• K.C. Fennessy

This past Monday, the Northwest Film Forum screened two new music films with all three directors and two of the subjects in attendance. The first was Doug Plummer's seven-minute All Ages Music & Arts, part of Folklife's Northwest Stories series, and the second was Pat Thomas and Kathy Wolf's 20-minute, self-produced Have You Ever Had a Beard? (read Grant's preview here).

Plummer's film focuses specifically on The Vera Project and The Olympia All Ages Project and features performances from Lemolo, Kid Sister, KnowMads, and Calvin Johnson's Hive Dwellers (click here to watch it on YouTube).

Olympia stalwart Johnson returns in Beard, for which he performs ("Get In") and converses with Seattle critic and publicist Chris Estey, who reads excerpts from his zine-generated essay "Phil Ochs' Greatest Hits," now permanently anthologized in Da Capo's Best Music Writing 2011 (since then, the series has become an independently published effort after a successful Kickstarter campaign).

More pictures, screening dates, and other information below.

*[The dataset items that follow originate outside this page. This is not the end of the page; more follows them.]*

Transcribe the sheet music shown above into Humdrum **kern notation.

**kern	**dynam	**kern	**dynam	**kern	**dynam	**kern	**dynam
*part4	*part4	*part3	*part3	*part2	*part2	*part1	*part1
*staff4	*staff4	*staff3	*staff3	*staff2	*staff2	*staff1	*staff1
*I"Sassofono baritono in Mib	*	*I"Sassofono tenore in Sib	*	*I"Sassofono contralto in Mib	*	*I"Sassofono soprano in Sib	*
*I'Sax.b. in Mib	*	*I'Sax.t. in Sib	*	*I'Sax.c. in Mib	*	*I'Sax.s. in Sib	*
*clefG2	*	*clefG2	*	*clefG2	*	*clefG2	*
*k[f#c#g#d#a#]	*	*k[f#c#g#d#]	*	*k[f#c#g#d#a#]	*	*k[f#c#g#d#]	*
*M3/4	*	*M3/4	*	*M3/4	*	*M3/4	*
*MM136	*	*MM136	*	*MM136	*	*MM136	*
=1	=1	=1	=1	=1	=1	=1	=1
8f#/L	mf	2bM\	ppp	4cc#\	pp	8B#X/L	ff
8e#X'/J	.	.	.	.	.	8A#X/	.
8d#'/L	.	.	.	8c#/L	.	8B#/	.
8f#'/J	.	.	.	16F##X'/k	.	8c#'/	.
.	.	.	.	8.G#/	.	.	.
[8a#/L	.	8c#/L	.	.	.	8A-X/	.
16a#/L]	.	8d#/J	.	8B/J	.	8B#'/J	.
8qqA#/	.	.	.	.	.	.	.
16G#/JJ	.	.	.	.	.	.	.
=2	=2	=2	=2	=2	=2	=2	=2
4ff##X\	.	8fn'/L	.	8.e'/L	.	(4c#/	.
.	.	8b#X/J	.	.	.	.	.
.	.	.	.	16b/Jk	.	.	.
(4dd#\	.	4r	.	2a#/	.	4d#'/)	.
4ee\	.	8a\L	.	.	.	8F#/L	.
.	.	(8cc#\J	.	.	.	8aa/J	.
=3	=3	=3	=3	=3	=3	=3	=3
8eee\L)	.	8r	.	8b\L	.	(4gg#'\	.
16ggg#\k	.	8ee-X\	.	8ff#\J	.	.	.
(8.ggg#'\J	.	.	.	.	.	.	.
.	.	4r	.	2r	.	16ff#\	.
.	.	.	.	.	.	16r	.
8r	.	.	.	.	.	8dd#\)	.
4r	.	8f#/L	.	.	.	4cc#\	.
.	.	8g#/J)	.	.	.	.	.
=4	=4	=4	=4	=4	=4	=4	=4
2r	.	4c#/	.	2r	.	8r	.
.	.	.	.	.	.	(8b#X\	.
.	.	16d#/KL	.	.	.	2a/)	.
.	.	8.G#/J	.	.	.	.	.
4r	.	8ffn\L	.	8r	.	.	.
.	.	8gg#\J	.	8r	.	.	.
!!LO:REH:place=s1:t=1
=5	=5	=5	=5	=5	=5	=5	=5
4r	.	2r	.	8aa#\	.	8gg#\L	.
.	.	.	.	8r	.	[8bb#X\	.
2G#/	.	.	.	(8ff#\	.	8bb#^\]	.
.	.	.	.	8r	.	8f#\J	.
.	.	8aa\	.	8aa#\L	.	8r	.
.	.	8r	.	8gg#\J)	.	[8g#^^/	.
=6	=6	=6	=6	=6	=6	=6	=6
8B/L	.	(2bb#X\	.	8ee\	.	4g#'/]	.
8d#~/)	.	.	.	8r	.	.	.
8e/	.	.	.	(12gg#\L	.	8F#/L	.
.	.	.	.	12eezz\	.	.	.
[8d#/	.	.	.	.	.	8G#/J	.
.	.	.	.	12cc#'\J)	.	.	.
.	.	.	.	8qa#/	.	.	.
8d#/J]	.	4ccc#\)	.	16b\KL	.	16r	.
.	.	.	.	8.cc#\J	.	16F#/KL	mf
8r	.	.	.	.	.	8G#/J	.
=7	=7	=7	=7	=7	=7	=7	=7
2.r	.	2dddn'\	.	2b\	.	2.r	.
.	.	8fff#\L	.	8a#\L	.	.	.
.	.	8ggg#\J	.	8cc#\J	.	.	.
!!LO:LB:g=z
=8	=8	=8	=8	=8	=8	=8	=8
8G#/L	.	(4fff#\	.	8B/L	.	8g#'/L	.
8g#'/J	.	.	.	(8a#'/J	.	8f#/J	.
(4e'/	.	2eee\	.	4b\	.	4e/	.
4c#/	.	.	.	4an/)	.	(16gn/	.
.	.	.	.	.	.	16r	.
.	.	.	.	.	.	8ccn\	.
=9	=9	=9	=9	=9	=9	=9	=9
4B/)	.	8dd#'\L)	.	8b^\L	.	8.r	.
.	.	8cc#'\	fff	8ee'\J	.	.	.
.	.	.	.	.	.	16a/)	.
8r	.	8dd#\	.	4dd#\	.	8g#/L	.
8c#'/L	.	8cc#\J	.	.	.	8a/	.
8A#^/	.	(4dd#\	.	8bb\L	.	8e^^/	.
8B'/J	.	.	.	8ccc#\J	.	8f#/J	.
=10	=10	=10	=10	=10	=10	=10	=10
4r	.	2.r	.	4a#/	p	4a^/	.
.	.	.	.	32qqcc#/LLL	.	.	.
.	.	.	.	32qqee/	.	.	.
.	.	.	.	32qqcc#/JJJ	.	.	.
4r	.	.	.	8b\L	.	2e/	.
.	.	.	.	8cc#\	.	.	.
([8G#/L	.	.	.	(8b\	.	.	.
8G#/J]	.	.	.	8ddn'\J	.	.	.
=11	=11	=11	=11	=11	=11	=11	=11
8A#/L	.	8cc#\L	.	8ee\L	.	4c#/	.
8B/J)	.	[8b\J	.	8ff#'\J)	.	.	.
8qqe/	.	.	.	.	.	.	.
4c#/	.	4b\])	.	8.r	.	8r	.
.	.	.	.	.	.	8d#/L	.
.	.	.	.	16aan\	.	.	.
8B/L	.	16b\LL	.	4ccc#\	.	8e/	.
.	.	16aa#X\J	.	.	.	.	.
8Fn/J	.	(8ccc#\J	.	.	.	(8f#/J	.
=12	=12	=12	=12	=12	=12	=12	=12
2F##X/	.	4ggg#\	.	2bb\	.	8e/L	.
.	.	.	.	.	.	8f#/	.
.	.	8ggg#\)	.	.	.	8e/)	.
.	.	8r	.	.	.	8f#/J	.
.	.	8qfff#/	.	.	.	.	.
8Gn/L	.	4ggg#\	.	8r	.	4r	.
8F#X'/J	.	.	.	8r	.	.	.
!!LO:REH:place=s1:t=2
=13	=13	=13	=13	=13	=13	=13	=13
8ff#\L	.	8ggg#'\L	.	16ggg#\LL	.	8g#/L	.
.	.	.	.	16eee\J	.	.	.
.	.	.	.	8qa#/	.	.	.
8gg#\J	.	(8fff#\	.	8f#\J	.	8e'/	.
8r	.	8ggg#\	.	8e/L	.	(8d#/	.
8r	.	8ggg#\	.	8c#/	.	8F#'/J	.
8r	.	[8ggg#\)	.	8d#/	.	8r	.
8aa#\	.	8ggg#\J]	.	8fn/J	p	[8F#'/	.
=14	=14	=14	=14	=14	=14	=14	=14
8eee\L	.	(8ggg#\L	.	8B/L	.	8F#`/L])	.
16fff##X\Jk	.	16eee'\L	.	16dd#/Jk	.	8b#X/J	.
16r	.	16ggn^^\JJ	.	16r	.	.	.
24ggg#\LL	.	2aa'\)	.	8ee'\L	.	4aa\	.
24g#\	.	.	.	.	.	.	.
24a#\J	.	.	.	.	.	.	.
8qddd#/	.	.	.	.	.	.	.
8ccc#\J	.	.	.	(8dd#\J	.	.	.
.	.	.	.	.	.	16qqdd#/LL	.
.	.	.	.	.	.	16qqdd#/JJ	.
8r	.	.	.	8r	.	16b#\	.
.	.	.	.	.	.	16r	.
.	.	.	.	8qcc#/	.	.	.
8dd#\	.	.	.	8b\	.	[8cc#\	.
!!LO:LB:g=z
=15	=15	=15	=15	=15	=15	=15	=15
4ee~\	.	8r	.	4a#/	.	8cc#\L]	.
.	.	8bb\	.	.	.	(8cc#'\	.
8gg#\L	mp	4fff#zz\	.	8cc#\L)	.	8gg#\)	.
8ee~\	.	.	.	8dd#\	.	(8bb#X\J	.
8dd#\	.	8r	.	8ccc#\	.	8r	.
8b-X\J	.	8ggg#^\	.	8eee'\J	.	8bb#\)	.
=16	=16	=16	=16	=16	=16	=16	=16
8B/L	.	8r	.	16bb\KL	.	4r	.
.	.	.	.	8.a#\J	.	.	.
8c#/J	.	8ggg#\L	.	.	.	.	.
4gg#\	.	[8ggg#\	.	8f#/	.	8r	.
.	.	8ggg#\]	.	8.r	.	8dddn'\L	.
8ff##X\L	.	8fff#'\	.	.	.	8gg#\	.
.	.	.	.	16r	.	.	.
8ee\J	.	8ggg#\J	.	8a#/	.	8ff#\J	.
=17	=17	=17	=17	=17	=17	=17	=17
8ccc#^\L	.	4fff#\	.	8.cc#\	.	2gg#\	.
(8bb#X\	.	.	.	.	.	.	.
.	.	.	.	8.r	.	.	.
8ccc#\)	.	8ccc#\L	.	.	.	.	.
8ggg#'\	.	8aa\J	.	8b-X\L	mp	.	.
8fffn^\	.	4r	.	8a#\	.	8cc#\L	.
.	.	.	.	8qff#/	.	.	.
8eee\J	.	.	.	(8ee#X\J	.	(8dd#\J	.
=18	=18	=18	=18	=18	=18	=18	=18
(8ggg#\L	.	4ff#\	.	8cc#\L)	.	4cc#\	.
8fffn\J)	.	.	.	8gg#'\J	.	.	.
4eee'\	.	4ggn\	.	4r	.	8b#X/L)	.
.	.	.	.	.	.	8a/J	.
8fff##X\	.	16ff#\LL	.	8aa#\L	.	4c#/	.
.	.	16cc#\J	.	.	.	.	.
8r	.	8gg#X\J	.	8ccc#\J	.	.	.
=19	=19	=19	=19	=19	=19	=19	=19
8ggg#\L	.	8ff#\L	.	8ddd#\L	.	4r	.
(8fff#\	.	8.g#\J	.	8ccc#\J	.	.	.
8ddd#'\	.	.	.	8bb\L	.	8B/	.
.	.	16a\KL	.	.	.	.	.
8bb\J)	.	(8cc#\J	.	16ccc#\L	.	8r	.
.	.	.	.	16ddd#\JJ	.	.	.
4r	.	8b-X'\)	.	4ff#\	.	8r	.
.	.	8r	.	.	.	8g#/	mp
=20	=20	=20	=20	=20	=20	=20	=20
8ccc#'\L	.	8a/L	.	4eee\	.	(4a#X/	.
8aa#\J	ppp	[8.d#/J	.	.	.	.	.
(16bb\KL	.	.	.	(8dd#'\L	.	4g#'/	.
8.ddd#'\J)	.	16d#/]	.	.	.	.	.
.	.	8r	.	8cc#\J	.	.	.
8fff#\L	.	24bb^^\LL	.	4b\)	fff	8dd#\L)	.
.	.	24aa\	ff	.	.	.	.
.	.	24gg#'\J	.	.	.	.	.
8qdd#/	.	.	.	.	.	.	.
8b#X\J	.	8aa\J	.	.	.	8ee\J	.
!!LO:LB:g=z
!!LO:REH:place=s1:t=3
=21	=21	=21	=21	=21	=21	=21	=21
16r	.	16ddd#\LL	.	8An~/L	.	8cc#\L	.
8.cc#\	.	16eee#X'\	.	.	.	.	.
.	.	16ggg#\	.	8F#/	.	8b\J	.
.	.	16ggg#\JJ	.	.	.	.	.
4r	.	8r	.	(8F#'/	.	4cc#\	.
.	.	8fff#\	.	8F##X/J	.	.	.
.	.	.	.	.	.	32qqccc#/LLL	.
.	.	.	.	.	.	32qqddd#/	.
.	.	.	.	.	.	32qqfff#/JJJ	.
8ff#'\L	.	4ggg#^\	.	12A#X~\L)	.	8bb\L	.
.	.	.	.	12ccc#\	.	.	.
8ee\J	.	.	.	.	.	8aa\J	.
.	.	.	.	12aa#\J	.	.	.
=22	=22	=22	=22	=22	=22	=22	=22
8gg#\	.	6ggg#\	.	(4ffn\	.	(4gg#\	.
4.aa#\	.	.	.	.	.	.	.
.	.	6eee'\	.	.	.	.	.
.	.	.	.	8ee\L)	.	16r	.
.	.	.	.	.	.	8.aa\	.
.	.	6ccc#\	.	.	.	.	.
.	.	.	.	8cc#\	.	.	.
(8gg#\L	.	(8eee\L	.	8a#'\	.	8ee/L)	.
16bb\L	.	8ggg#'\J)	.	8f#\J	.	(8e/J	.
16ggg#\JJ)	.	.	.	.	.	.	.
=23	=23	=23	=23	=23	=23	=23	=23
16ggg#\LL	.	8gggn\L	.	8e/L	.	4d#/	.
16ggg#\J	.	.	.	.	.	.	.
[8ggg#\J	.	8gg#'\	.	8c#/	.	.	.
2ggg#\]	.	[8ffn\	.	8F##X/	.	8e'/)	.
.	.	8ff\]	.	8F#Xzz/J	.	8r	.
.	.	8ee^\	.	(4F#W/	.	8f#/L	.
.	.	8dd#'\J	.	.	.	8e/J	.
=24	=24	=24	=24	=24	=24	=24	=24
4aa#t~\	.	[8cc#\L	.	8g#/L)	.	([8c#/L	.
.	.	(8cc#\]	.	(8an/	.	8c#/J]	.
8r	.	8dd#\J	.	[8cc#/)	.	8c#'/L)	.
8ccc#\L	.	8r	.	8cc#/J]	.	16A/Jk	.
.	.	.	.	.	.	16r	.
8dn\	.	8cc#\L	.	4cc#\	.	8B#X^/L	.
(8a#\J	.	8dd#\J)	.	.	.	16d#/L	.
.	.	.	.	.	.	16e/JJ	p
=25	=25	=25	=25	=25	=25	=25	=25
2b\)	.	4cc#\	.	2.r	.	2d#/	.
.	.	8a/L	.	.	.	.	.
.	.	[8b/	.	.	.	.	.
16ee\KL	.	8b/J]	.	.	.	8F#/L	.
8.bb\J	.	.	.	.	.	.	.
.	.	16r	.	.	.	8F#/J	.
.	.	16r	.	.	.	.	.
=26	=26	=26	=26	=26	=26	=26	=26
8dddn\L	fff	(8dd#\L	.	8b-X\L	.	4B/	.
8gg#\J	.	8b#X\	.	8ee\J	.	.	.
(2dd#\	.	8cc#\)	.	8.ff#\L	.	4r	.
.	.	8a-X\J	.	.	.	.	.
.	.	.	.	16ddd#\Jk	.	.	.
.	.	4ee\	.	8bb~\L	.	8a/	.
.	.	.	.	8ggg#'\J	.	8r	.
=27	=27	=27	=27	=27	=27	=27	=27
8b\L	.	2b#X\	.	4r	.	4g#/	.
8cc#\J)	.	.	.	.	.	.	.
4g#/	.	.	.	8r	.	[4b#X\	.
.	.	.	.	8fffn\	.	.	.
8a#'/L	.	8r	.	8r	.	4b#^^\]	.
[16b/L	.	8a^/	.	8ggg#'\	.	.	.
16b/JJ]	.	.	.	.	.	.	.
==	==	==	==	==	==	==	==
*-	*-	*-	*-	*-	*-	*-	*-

Disclosure: I'm friends with Thomas, Wolf, Estey, and NWFF program director Adam Sekuler. I introduced Pat to Adam when he and Kathy were looking for venues at which to screen the film.

  • K.C. Fennessy

Johnson, Thomas, Plummer, Sekuler, and Estey. Thomas is also the author of the book Listen, Whitey! The Sights and Sounds of Black Power, 1965–1975 on Fantagraphics and the compiler of the accompanying soundtrack on Light in the Attic Records, where he works in A&R (Dave Segal profiled the project here).

  • K.C. Fennessy

Wolf, Thomas, and Sekuler. Wolf is a screenwriter and graphic designer. During the Q&A, she mentioned that she edited the film down from an hour's worth of material, but didn't plan to expand it at the present time, a wise decision, since I doubt it would be as funny at a longer length (and it got laughs in all the right places). Since it also cost around $200 to make, I'll assume that camera operator Kristian St. Clair, the director of 2006's This Is Gary McFarland, donated his services. Kristian is now working on a documentary about Jack Nitzsche.

  • K.C. Fennessy

Group hug. Yes, Calvin is wearing rain boots. Clearly, he's visited Seattle a time or two. I've actually met him a few times in the past, but decided not to ask whether he remembered me or not. He used to drop by on occasion with K Records merchandise when I worked at Cellophane Square, and he also came up to the station for interviews when I worked at KCMU. I remember two instances in particular: once with Heavenly and once with Fugazi. Interviewing Johnson, Ian MacKaye, and the rest of that gang was one of the highlights of my radio career.

  • K.C. Fennessy

Adam has the best cardigans, Chris has the best hats. Both...have beards.

  • K.C. Fennessy

Calvin played a solo acoustic set after the Q&A. The guitar, he said, was a gift from his father. Later, his brother informed him that it had been a wedding present from his mother to his father in 1954. He found it strange that the guitar still housed the original receipt, but now he knows what she paid for it: $30.00.

  • K.C. Fennessy

I'm not the biggest fan of solo sets, but this one was pretty great. I guess it helps if you're already into Beat Happening, Dub Narcotic Sound System, and/or the Halo Benders, and I am (I asked about a Beat Happening reunion when I interviewed Bret Lunsford for Seattle Sound in 2008, and he said there were no plans in the works, but that he wouldn't rule it out). In his introduction, Thomas admitted that he didn't pay much attention to Beat Happening during their heyday, but that a performance from Johnson at last year's Folklife made an impression. Johnson's baritone voice, he said, reminded him of Fred Neil.

  • K.C. Fennessy

The next screening of Have You Ever Had a Beard? takes place at Olympia's Capitol Theater on Sat., March 17. Thomas, Wolf, and Johnson will be on hand for a Q&A, followed by a performance from the Hive Dwellers. Ticket info here.